▸ EXERCISE MATERIALS:
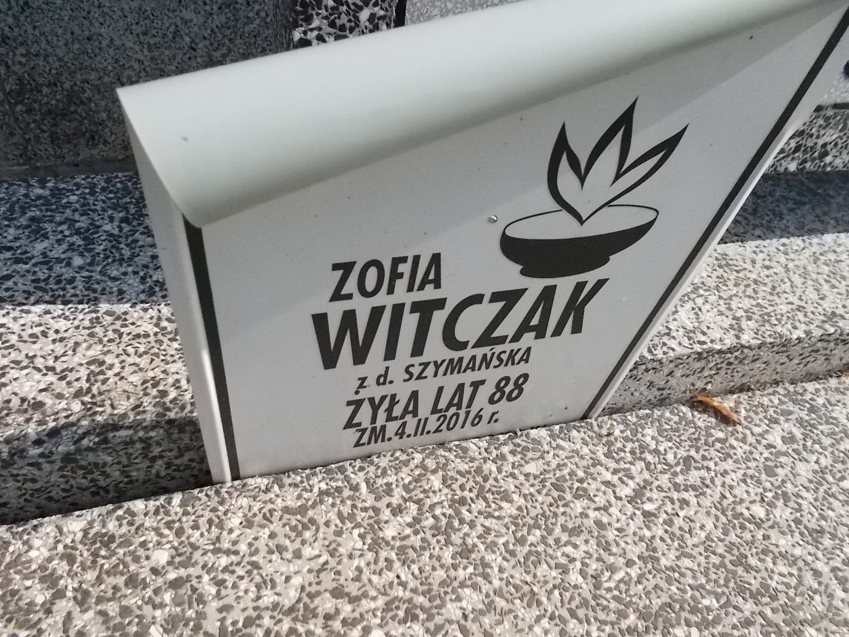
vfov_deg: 53.1
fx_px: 638
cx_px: 424
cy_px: 318
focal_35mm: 26
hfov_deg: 67.3
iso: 400
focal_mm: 4.6
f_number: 8
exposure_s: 1/800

▸ WHAT YOU SHOULD DO: What you return must match the records letter for letter, except that the pictures stay out.

▸ OUTPUT:
vfov_deg: 53.1
fx_px: 638
cx_px: 424
cy_px: 318
focal_35mm: 26
hfov_deg: 67.3
iso: 400
focal_mm: 4.6
f_number: 8
exposure_s: 1/800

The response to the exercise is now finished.